### Text excerpt
------------------------------
• Last year was the 40th anniversary of The Female Eunuch, a book so influential that its author was nominated for “greatest living genius” by a recent broadsheet readers’ poll.
A woman who appears to have had issues with her father, and by extension with men generally, and who has always seemed to exude that aura one occasionally finds with intelligent, driveful women — of seething with resentment — became the blueprint for a generation.
Women have very little idea of how much men hate them ... Men do not themselves know the depth of their hatred ... a certain kind of man whispers obscenities to women and laughs at their humiliation and confusion which he construes as evidence that they are guilty of the secret bestial desires that he has touched upon ... Men who appraise women with insolent stares in buses and subways and chink the change in their pockets are communicating the same hate-filled innuendo.Inspired by such passages, women (on average) became more aggressive, critical and ruthless in their dealings with men; and — the male-female dynamic being what it is — men (on average) retaliated by becoming even more aggressive and ruthless themselves.
• “Increase the money, Igor, we must have more money!”
“But Herr Baron, the systems will not hold, we risk a terrible explosion!”
“More money, dammit, more! We shall revive the economy, or die in the attempt. It’s alive, I tell you, alive! Hahahahahahaha ...”
------------------------------
### Data provided
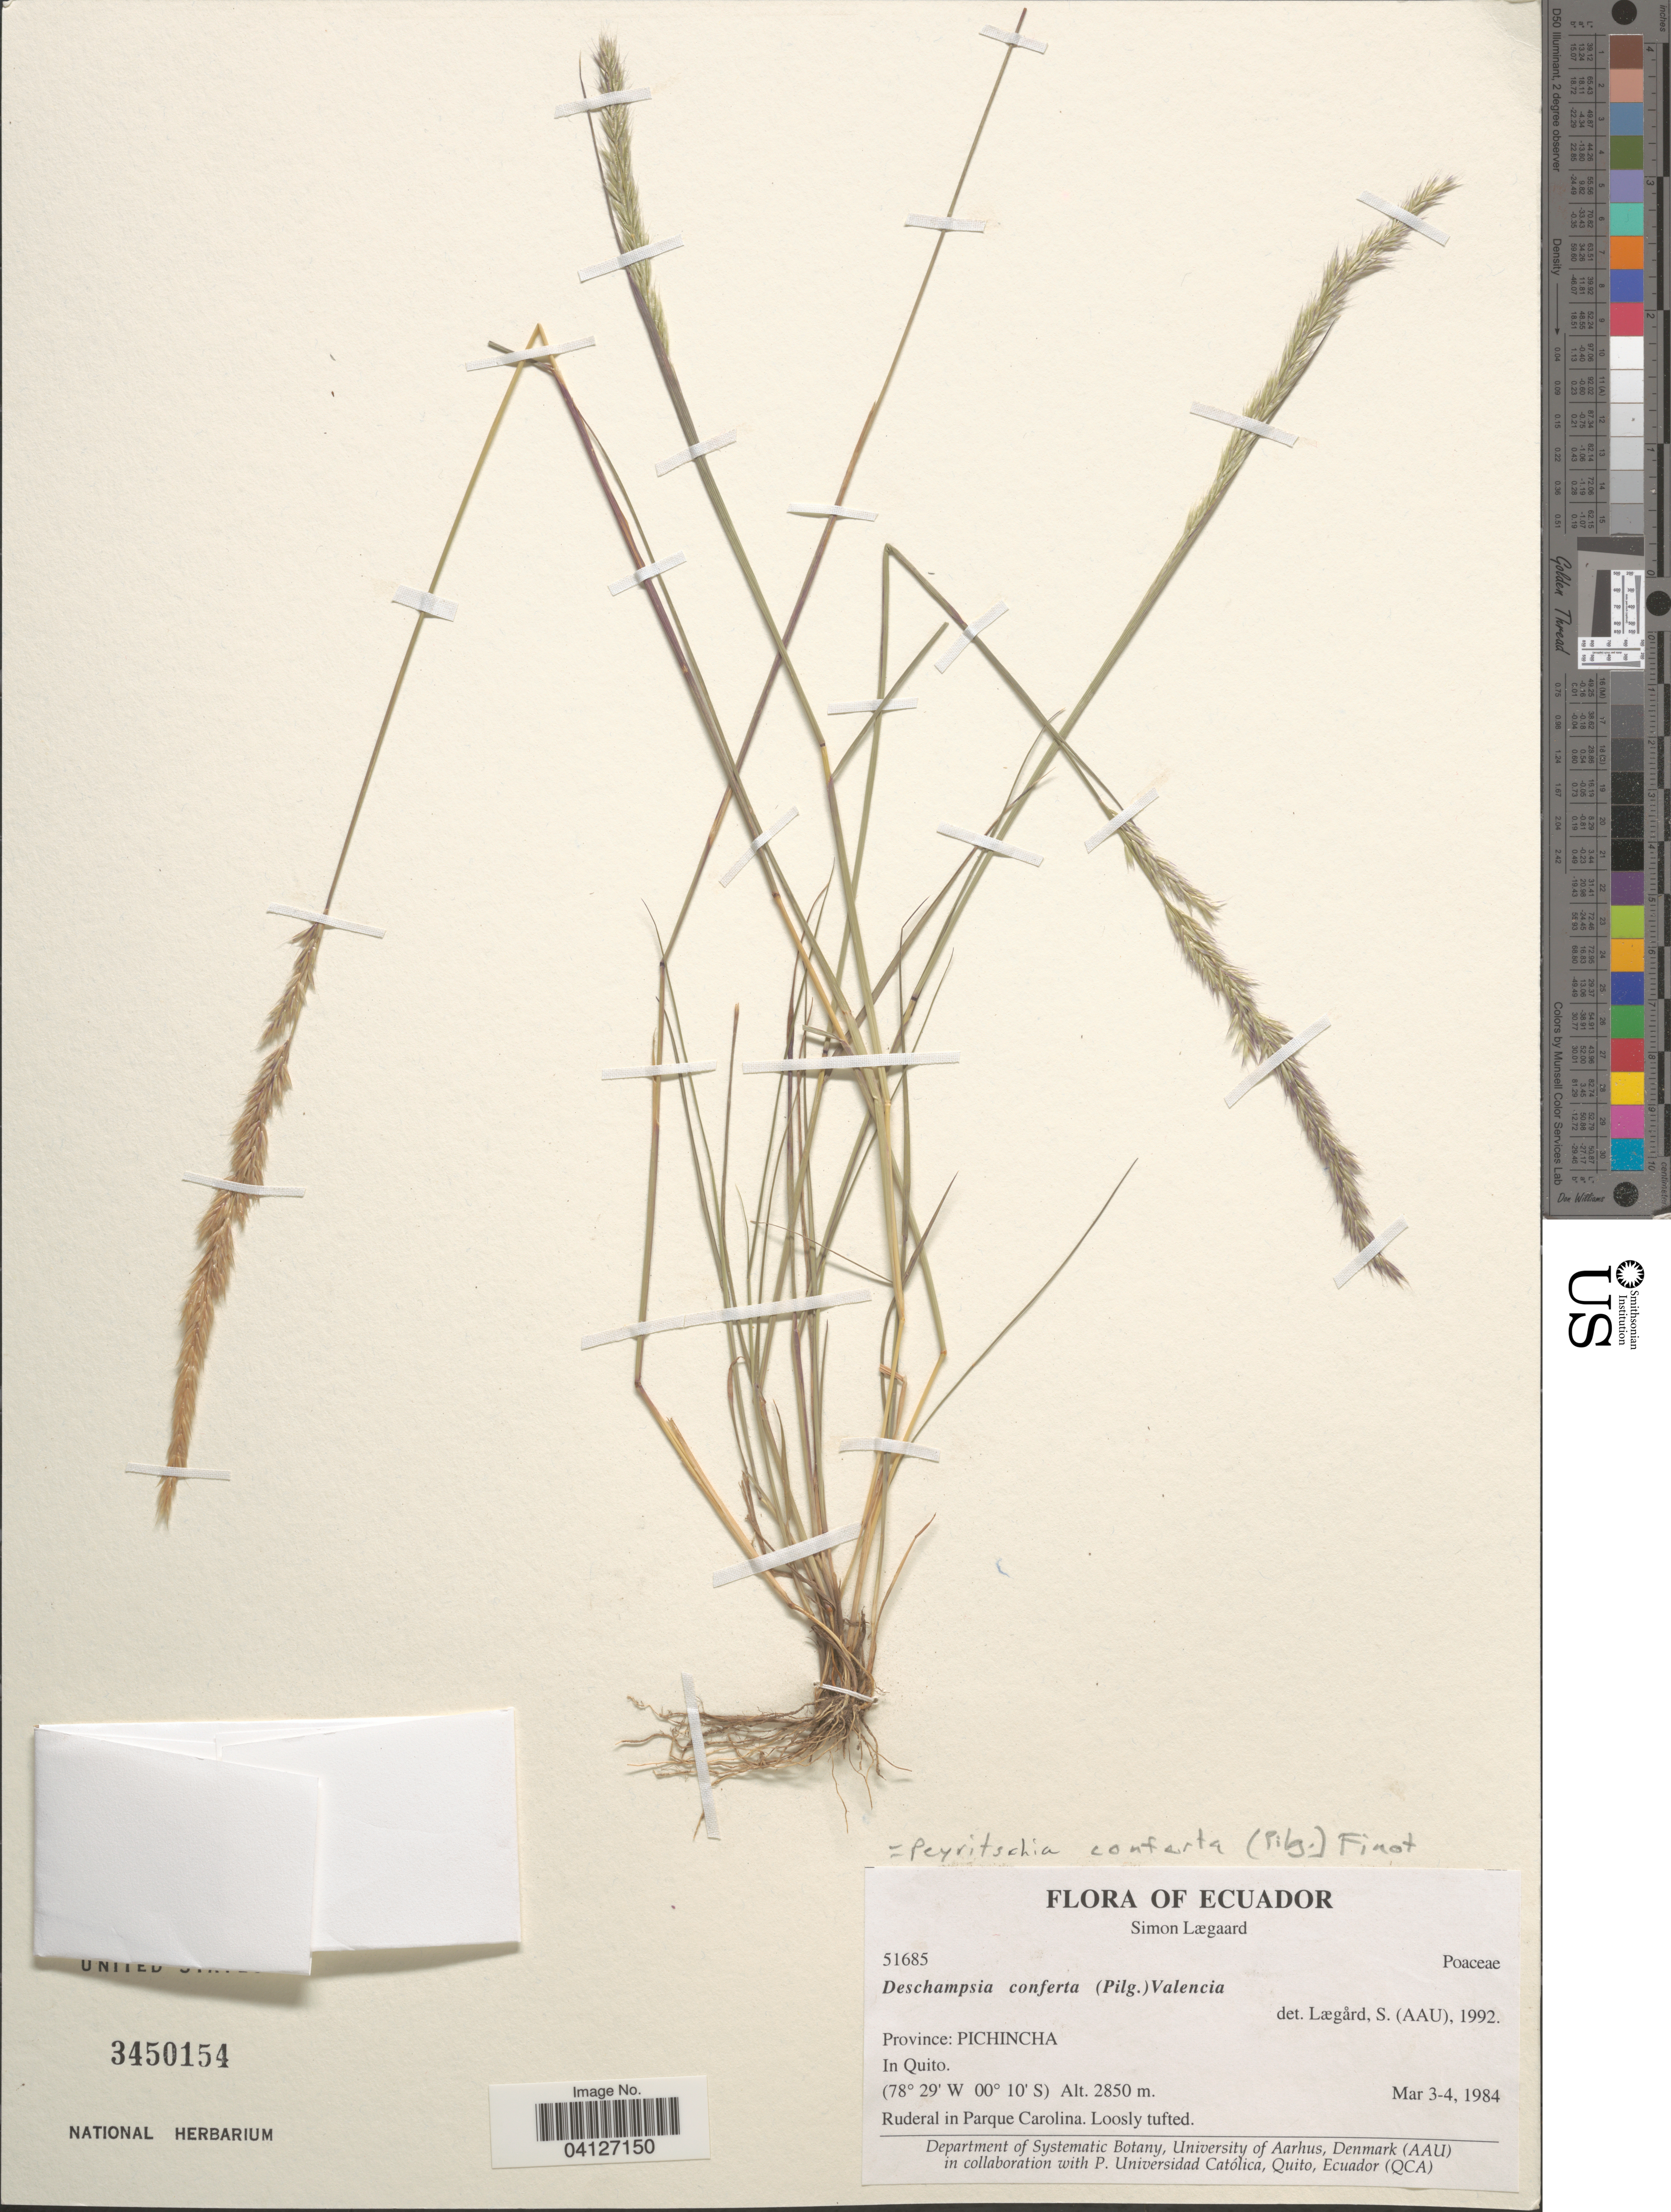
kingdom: Plantae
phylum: Tracheophyta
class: Liliopsida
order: Poales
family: Poaceae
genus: Deschampsia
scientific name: Deschampsia conferta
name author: (Pilg.) Valencia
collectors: S. Lægaard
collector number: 51685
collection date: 1984-03-03/1984-03-04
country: Ecuador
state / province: Pichincha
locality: In Quito. Ruderal in Parque Carolina.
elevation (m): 2850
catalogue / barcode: US 3450154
------------------------------
### Written task
Pick up the opinion column excerpt right after its last line and write the next part.

### Written response
[10 Oct]
• It’s a pity that many (most?) of the key figures of feminism, brave though they were, were not brave enough to admit that the class they represented was that of exceptional women, and not of women generally.
The result was a deflection from the need of talented women to evade the strictures of conventional role-playing and the exclusions of male-dominated environments, towards a preoccupation with the statistical norm and an insistence that all women behave in particular, supposedly non-traditional ways.
Whether the feminisation of former male bastions has on balance aided genuinely exceptional women may be doubted: they now have to contend with female, as well as male, opposition.
• If I had to guess the ideological stance of the Alphas at Googlecorp (facilitating searches, gathering personal data, lecturing on education policy) towards the mediocracy concept I would say they were probably not supportive.
I had already wondered why, when starting to type “mediocracy”, one bizarrely got {mediocracy vs mediocrity} as a suggestion – which does not lead to this blog – but not {mediocracy}; now I find the bots, or the Googliati, have escalated the war thus:
Excuse me, Larry, Eric, but mediocracy is now officially a word, generating over a million hits when I last looked, so this makes about as much sense as “we naturally assumed you cannot seriously have meant to type hairy otter, so here are the results for Harry Potter.”
• Via Radio 3’s Through the Night I discover Clara Schumann’s Quatre Pièces Fugitives.
Some of her compositions seem a little odd, but this I like better than most of her husband’s solo piano work.
Also of interest is her Variations on a Theme by Robert Schumann.
[17 Oct]
• Not long ago I read a column in which a journalist described her 7-year-old son’s wanting to carry her shopping for her as “atavistic”.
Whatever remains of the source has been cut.